Because no matter how bad it gets, like all successful social platforms, it will stay successful. People will continue to use it no matter how much they complain or criticize it. I regularly complain about Facebook, Twitter, TikTok, etc. But I still use all of them. It doesn't matter how unsatisfied people are with how things are being handled, if most people still see a reason to use it, they will until it's gone.

[–] RegalOne@kbin.social 2 points 1 year ago (1 children)

It's been my community since like 2007. It's hard to move on from all of those conversations and inside jokes because suddenly the landlord says he gets to be a part of our conversations because he owns the property despite never participating in anything besides maybe suggesting a few holiday events that the community had to make happen and execute on their own.

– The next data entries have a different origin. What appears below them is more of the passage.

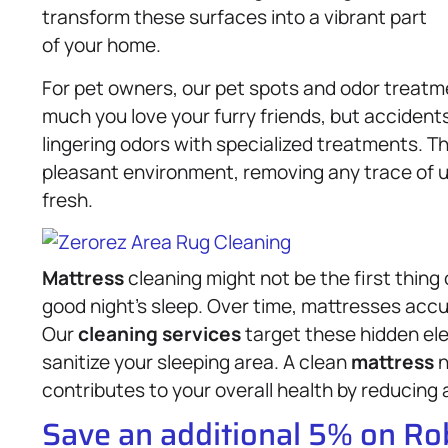
transform these surfaces into a vibrant part
of your home.
For pet owners, our pet spots and odor treatme
much you love your furry friends, but acciden
lingering odors with specialized treatments. 
pleasant environment, removing any trace of 
fresh.
Mattress
cleaning might not be the first thing o
good night’s sleep. Over time, mattresses accum
Our
cleaning services
target these hidden el
sanitize your sleeping area. A clean
mattress
n
contributes to your overall health by reducing 
Save an additional 5% on R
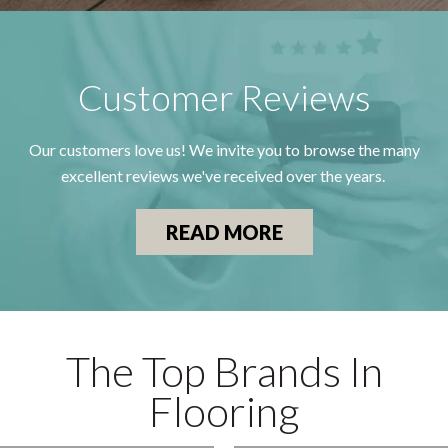
Customer Reviews
Our customers love us! We invite you to browse the many
excellent reviews we've received over the years.
READ MORE
The Top Brands In
Flooring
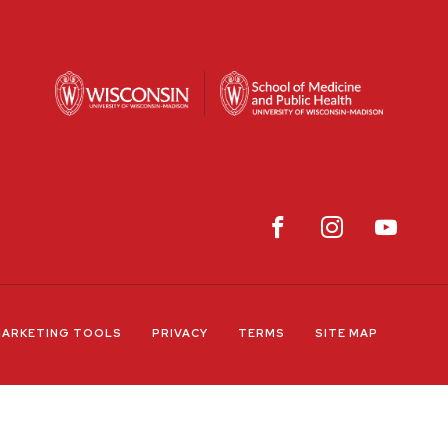
ARKETING TOOLS
PRIVACY
TERMS
SITE MAP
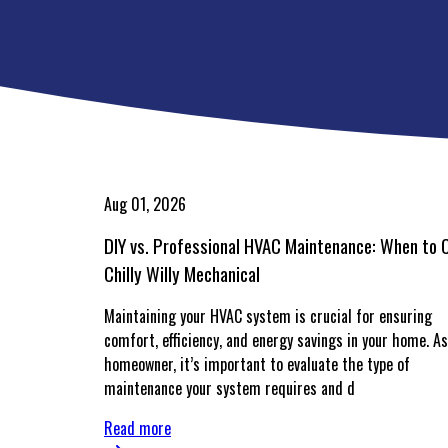
Aug 01, 2026
DIY vs. Professional HVAC Maintenance: When to C
Chilly Willy Mechanical
Maintaining your HVAC system is crucial for ensuring
comfort, efficiency, and energy savings in your home. As
homeowner, it’s important to evaluate the type of
maintenance your system requires and d
Read more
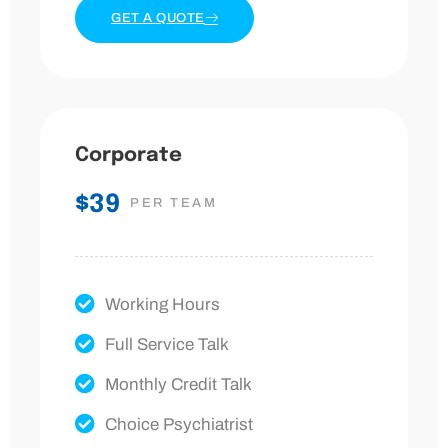
GET A QUOTE
Corporate
$39
PER TEAM
Working Hours
Full Service Talk
Monthly Credit Talk
Choice Psychiatrist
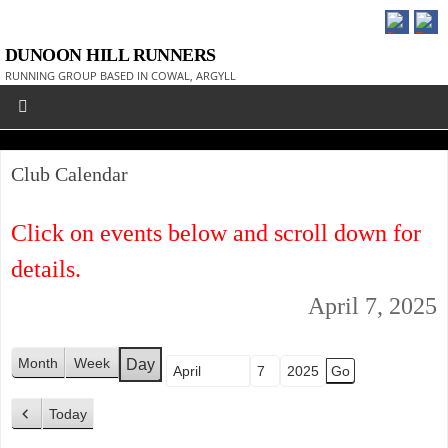
DUNOON HILL RUNNERS
RUNNING GROUP BASED IN COWAL, ARGYLL
Club Calendar
Click on events below and scroll down for
details.
April 7, 2025
Month
Week
Day
Month
Day
Year
Today
P
r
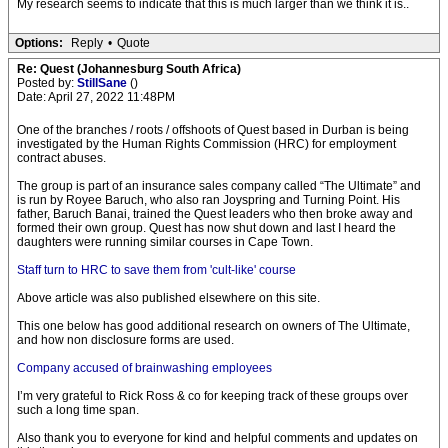
My research seems to indicate that this is much larger than we think it is..
Options:
Reply
•
Quote
Re: Quest (Johannesburg South Africa)
Posted by:
StillSane
()
Date: April 27, 2022 11:48PM
One of the branches / roots / offshoots of Quest based in Durban is being
investigated by the Human Rights Commission (HRC) for employment
contract abuses.
The group is part of an insurance sales company called “The Ultimate” and
is run by Royee Baruch, who also ran Joyspring and Turning Point. His
father, Baruch Banai, trained the Quest leaders who then broke away and
formed their own group. Quest has now shut down and last I heard the
daughters were running similar courses in Cape Town.
Staff turn to HRC to save them from 'cult-like' course
Above article was also published elsewhere on this site.
This one below has good additional research on owners of The Ultimate,
and how non disclosure forms are used.
Company accused of brainwashing employees
I’m very grateful to Rick Ross & co for keeping track of these groups over
such a long time span.
Also thank you to everyone for kind and helpful comments and updates on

It has nothing to do with the site. It has to do with what we created there, a lot like the street corner that used to be a thing. It's been made clear we're no longer welcome there and we'll find a new corner to hang out on. And as soon as it's user friendly enough the masses will follow. That's a mixed blessing because the same tired replies and memes will follow but the content will be there.

I'm a little drunk right now so I'm being overly sentimental, but the point remains. We miss the experiences we had, and fuck that greedy, spineless motherfucker for making us go elsewhere. But we'll do it and laugh about it the same way we used to about Digg. "Fuck Kevin Rose" was a thing the same way "Fuck u/spez" is.

[–] Colt420@lemmy.world 1 points 1 year ago

Actually when you realize he did contribute it's worse than if he didn't. u/spez used to be a moderator. On r/jailbait. You can guess what that was for yourself

[–] Reygle@lemmy.world 2 points 1 year ago

I get a "sunk-cost fallacy" feel from it. Like Bill Hicks' bit went- This HAS to be real. Look at my furrows of worry- look at all this Karma. This has to be real!"

.. it's just a ride.

[–] BelieveRevolt@lemmy.world 1 points 1 year ago

I don't care about what happens to Reddit, but hopefully at least some of the content gets saved. It was already annoying when I was trying to find some answers to a tech support question and the subs that had answers were private.